Bitcoin wurde am Montag rund um 78.400 US-Dollar gehandelt, unter 1% im Minus, nachdem der Yen die Marke von 160 je Dollar durchbrochen hatte — sein schwächstes Niveau seit einem Monat — und der breitere Dollar durch Warshs harte Jackson-Hole-Kommentare zulegte. Bessent bezeichnete die Yen-Bewegungen als „ziemlich gut eingedämmt“ und sagte, ein gemeinsames Eingreifen sei nicht erforderlich — Strategen sehen jedoch Auslöser für Interventionen als nahe an 161. Der Yen-Carry-Trade-Kanal ist das unterschätzte Bitcoin-Risiko: Starke Yen-Bewegungen zwingen zum Abbau von Dollar-Vermögenswerten und treiben die Treasury-Renditen nach oben sowie die geldpolitischen Bedingungen nach. Diese Übertragung brachte Bitcoin im Juli 2024 innerhalb einer Woche von 65.000 auf 50.000. Bitcoin-ETFs verzeichneten am Freitag einen Abfluss von 201,9 Mio. US-Dollar — Ende der neuntägigen Abflugsserie — während Ethereum-Fonds auf 12 aufeinanderfolgende Tage ausgedehnt wurden.
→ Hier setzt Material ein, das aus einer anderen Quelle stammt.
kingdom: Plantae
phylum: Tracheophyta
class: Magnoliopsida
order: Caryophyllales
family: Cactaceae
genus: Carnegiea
Montag ist die letzte Sitzung im August; ob die ETFs zum Monatsende netto im Plus schließen, entscheidet über die finale Schlagzeile des Monats.

Die Chancen auf eine Fed-Erhöhung im September liegen bei 58%, kein ausgemachtes Ding, sagen Analysten

CME FedWatch liegt bei 58% für einen Zinsschritt im September — weit unter der 60–70%-Schwelle, bei der die Fed typischerweise bestätigt statt Märkte zu überraschen. Jim Bianco: „Ein schlanker Anstieg ist kein ausgemachtes Ding.“ ABN AMRO und Brandywine sind ähnlich skeptisch. Die strukturell interessanteste Lesart kam von Brookings' Robin Brooks: Ein möglicher Zinsschritt würde die Glaubwürdigkeit des Treasury-Markts ins Ziel nehmen, statt eine konventionelle Straffung zu liefern — wodurch die Term Prämie komprimiert und die langfristigen Renditen möglicherweise nach unten gezogen würden, also das Gegenteil dessen, was die Märkte im hawkischen Szenario einpreisen. Diese Neubewertung ist für Bitcoin entscheidend: Ein Glaubwürdigkeits-Zinsschritt, der die Term Prämie senkt, könnte weniger schädlich sein, als die 58%-Preiseimplikation vermuten lassen. Die Lohn- und Gehaltsabrechnungen am Freitag bleiben die entscheidende Variable — falls August negativ ausfällt, zusammen mit Juli's -23.000, wird das von Wong genannte „Kein modernes Vorbild für Zinserhöhungen“-Framing zur bindenden Leitplanke der Fed, unabhängig davon, was Warsh in Jackson Hole gesagt hat.